EXTRAIT CHOISI:
========

Après certaines difficultés, nous avons pu réaliser une première enquête financée par le service d'information du Gouvernement, le SIG, en juin 2009, soit un mois et demi après l'annonce de la pandémie. Nous avons posé quelques questions sur la vaccination puisque nous savions que, dès qu'un vaccin serait disponible, il serait proposé à la population mais selon des modalités encore inconnues. Il est apparu que 61 % de notre échantillon représentatif se déclaraient favorables à leur propre vaccination – mais l'on sait que, de l'intention à l'action, il y a une déperdition importante. Cependant, deux facteurs principaux soutiennent l'intention de vaccination : être soi-même inquiet face au risque de contracter le virus de la grippe A ; avoir eu une expérience antérieure de vaccination contre la grippe saisonnière.
Ces données nous permettaient de conclure de façon pessimiste quant à la proportion de Français qui se feraient vacciner. En effet, le niveau d'inquiétude de l'ensemble de l'échantillon s'est révélé extrêmement bas et le deuxième facteur favorisant l'intention de vaccination, à savoir le fait de s'être fait vacciner contre la grippe saisonnière, était l'apanage des personnes de plus de 60 ans – de fait, alors qu'en France, 26 % de la population se fait vacciner contre la grippe saisonnière, ce taux s'élève à 70 % pour la tranche d'âge au-dessus de 60 ans, mais tombe à 8 % au-dessous de 34 ans. Or on n'avait pas l'intention de vacciner en priorité les personnes âgées, mais au contraire les enfants et les personnes entre 20 et 40 ans. Tout laissait donc à penser que cette cible serait difficilement atteignable.
Les mois suivants ont confirmé cette perception de la grippe A – le niveau d'inquiétude est resté bas – ainsi que nos prévisions concernant la vaccination.

========

CONSIGNE: Poursuivez le texte sur l'enquête de 2009 consacrée à la vaccination contre la grippe A, à partir de sa dernière phrase.

========

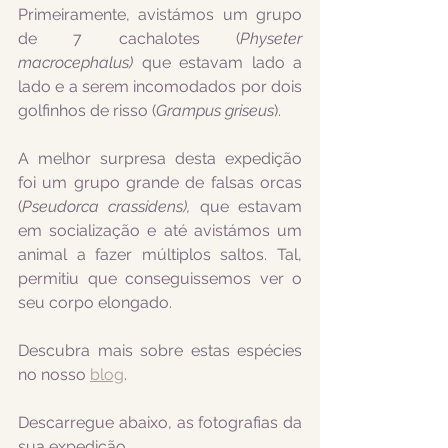
Primeiramente, avistámos um grupo 
de 7 cachalotes (
Physeter 
macrocephalus) 
que estavam lado a 
lado e a serem incomodados por dois 
golfinhos de risso (
Grampus griseus
). 
A melhor surpresa desta expedição 
foi um grupo grande de falsas orcas 
(
Pseudorca crassidens), 
que estavam 
em socialização e até avistámos um 
animal a fazer múltiplos saltos. Tal, 
permitiu que conseguissemos ver o 
seu corpo elongado.
Descubra mais sobre estas espécies 
no nosso 
blog
.
Descarregue abaixo, as fotografias da 
sua expedição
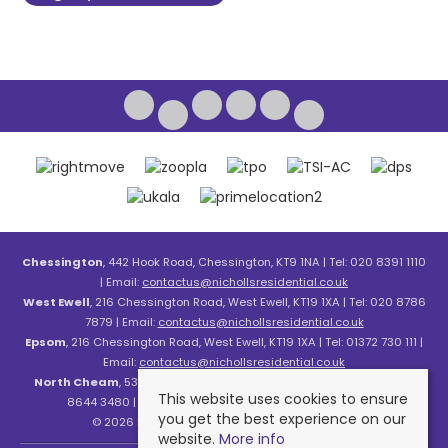
Chessington
, 442 Hook Road, Chessington, KT9 1NA | Tel: 020 8391 1110
| Email:
contactus@nichollsresidential.co.uk
West Ewell
, 216 Chessington Road, West Ewell, KT19 1XA | Tel: 020 8786
7879 | Email:
contactus@nichollsresidential.co.uk
Epsom
, 216 Chessington Road, West Ewell, KT19 1XA | Tel: 01372 730 111 |
Email:
contactus@nichollsresidential.co.uk
North Cheam
, 530 London Road, North Cheam, SM3 8HW | Tel: 020
This website uses cookies to ensure
8644 3480 | Email:
contactus@nichollsresidential.co.uk
you get the best experience on our
© 2026 Nicholls Residential All rights reserved.
website.
More info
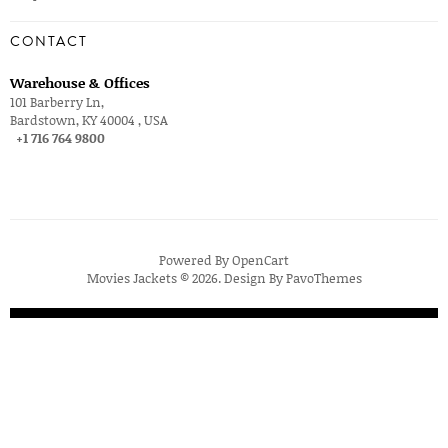
CONTACT
Warehouse & Offices
101 Barberry Ln,
Bardstown, KY 40004 , USA
+1 716 764 9800
Powered By
OpenCart
Movies Jackets © 2026. Design By
PavoThemes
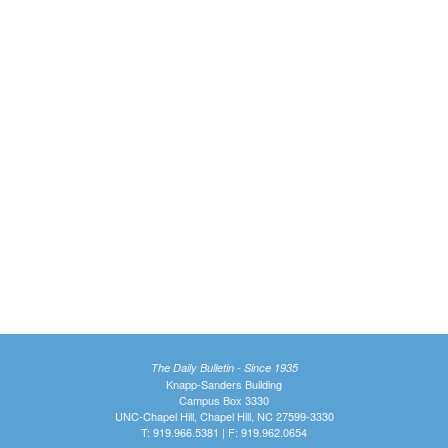
The Daily Bulletin - Since 1935
Knapp-Sanders Building
Campus Box 3330
UNC-Chapel Hill, Chapel Hill, NC 27599-3330
T: 919.966.5381 | F: 919.962.0654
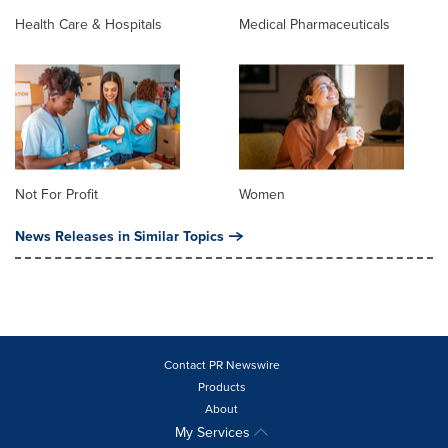
Health Care & Hospitals
Medical Pharmaceuticals
Not For Profit
Women
News Releases in Similar Topics
Contact PR Newswire
Products
About
My Services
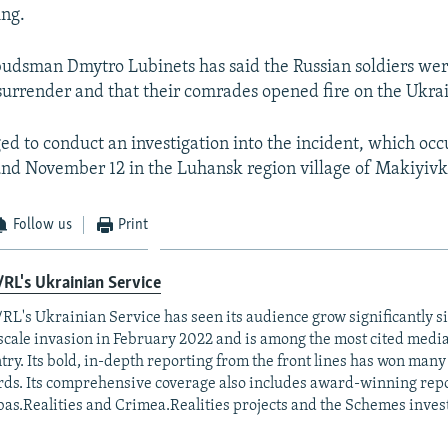
ing.
udsman Dmytro Lubinets has said the Russian soldiers wer
surrender and that their comrades opened fire on the Ukrain
ed to conduct an investigation into the incident, which oc
nd November 12 in the Luhansk region village of Makiyivk
Follow us
Print
RL's Ukrainian Service
RL's Ukrainian Service has seen its audience grow significantly s
-scale invasion in February 2022 and is among the most cited media 
try. Its bold, in-depth reporting from the front lines has won man
ds. Its comprehensive coverage also includes award-winning repo
as.Realities and Crimea.Realities projects and the Schemes invest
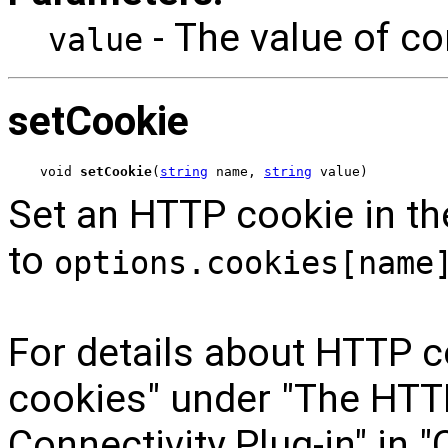
- The value of c
value
setCookie
void 
setCookie
(
string
 name, 
string
 value)
Set an HTTP cookie in the
to
options.cookies[name
For details about HTTP c
cookies" under "The HTTP
Connectivity Plug-in" in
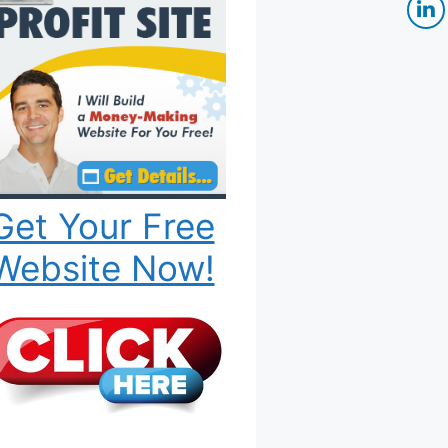
Get Your Free
Website Now!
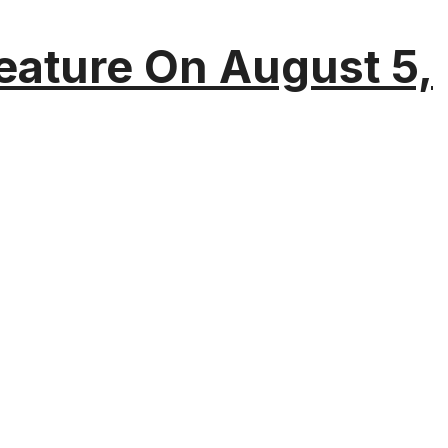
eature On August 5,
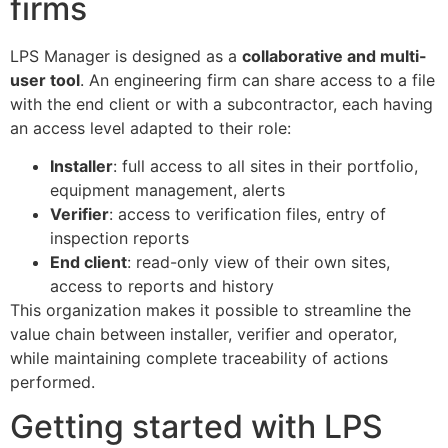
firms
LPS Manager is designed as a
collaborative and multi-
user tool
. An engineering firm can share access to a file
with the end client or with a subcontractor, each having
an access level adapted to their role:
Installer
: full access to all sites in their portfolio,
equipment management, alerts
Verifier
: access to verification files, entry of
inspection reports
End client
: read-only view of their own sites,
access to reports and history
This organization makes it possible to streamline the
value chain between installer, verifier and operator,
ECLAIR
while maintaining complete traceability of actions
Online
performed.
Getting started with LPS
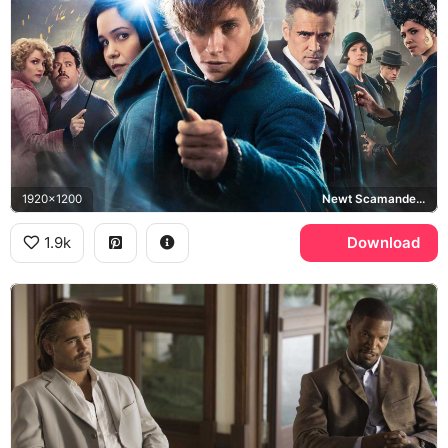
1920x1200
Newt Scamander, Percival Graves, Fantastic Beasts and Where to Find Them
1.9k
Download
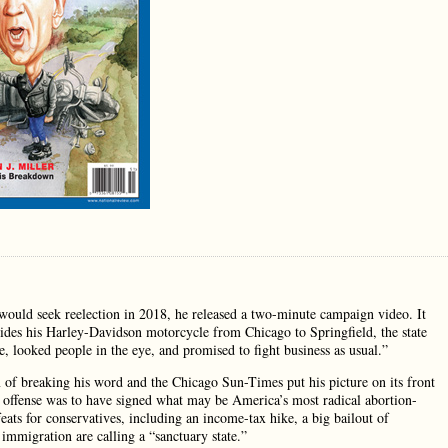
ould seek reelection in 2018, he released a two-minute campaign video. It
rides his Harley-Davidson motorcycle from Chicago to Springfield, the state
te, looked people in the eye, and promised to fight business as usual.”
of breaking his word and the Chicago Sun-Times put his picture on its front
 offense was to have signed what may be America’s most radical abortion-
eats for conservatives, including an income-tax hike, a big bailout of
l immigration are calling a “sanctuary state.”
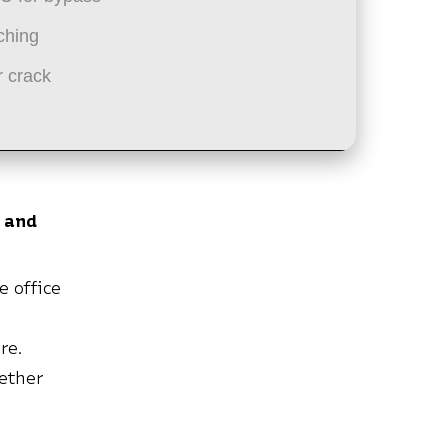
ching
 crack
 and
e office
re.
ether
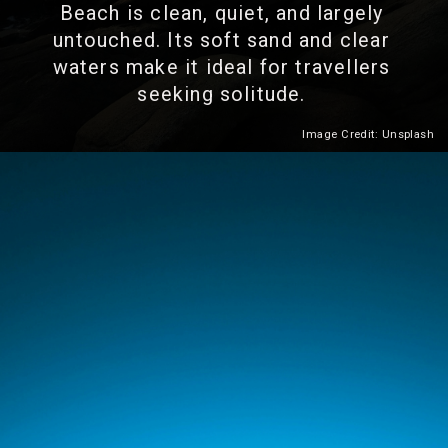
Beach is clean, quiet, and largely
untouched. Its soft sand and clear
waters make it ideal for travellers
seeking solitude.
Image Credit: Unsplash
Heading 2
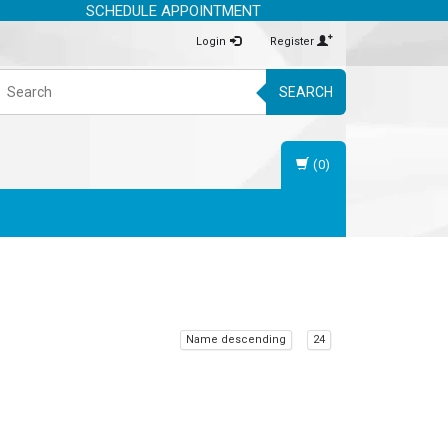
SCHEDULE APPOINTMENT
Login
Register
SEARCH
(0)
Name descending
24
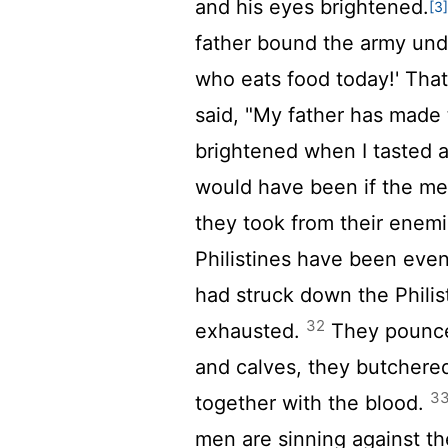
and his eyes brightened.
[3
father bound the army unde
who eats food today!' That
said, "My father has made
brightened when I tasted a 
would have been if the me
they took from their enemi
Philistines have been eve
had struck down the Philis
32
exhausted.
They pounced
and calves, they butchere
3
together with the blood.
men are sinning against t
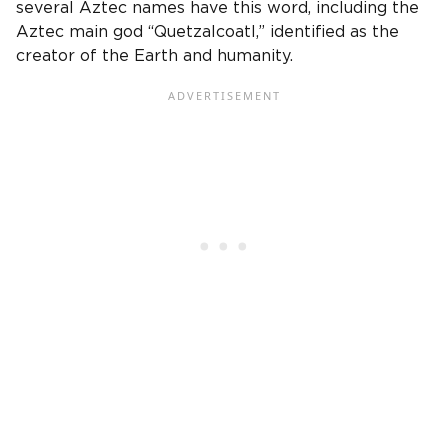
several Aztec names have this word, including the
Aztec main god “Quetzalcoatl,” identified as the
creator of the Earth and humanity.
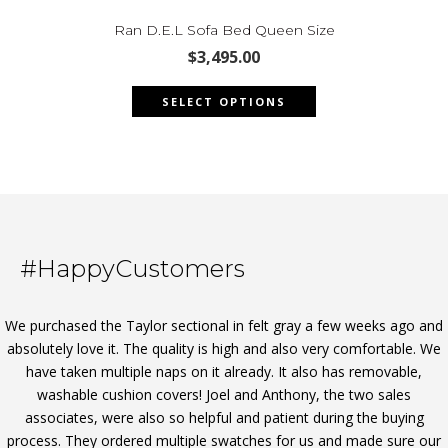
options
may
Ran D.E.L Sofa Bed Queen Size
be
$
3,495.00
chosen
This
on
SELECT OPTIONS
product
the
has
product
multiple
page
variants.
The
options
may
#HappyCustomers
be
chosen
on
We purchased the Taylor sectional in felt gray a few weeks ago and
the
absolutely love it. The quality is high and also very comfortable. We
product
have taken multiple naps on it already. It also has removable,
page
washable cushion covers! Joel and Anthony, the two sales
associates, were also so helpful and patient during the buying
process. They ordered multiple swatches for us and made sure our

========

ESPACE DE RÉPONSE:
Nous avons réalisé la deuxième enquête entre le 10 et le 20 décembre 2009, c'est-à-dire au plus fort de l'épidémie. Cette période correspond à la fois au pic d'intensité de la propagation de la contamination et au pic d'intensité de la vaccination. Le vaccin était alors proposé depuis près de deux mois. Alors que nous étions alors en situation réelle et non plus dans une perspective d'intention pure, la perception de la grippe et l'intention de se faire vacciner n'ont pas connu de changement notable
Nous avons toutefois observé que d'autres facteurs liés au débat public qui s'est tenu autour de la vaccination ont fait basculer dans le refus ceux dont l'intention était indécise. Les trois variables que nous avons identifiées étaient : l'opinion des proches et des amis ; l'opinion du médecin généraliste ; la croyance de la personne dans les vertus de la vaccination en général. Au moment de cette enquête, 7,5 % de notre échantillon étaient vaccinés, soit exactement la même proportion que dans l'ensemble de la population, 20 % disaient en avoir l'intention et 70 % affirmaient qu'ils ne le feraient pas même si la vaccination leur était proposée par leur médecin généraliste.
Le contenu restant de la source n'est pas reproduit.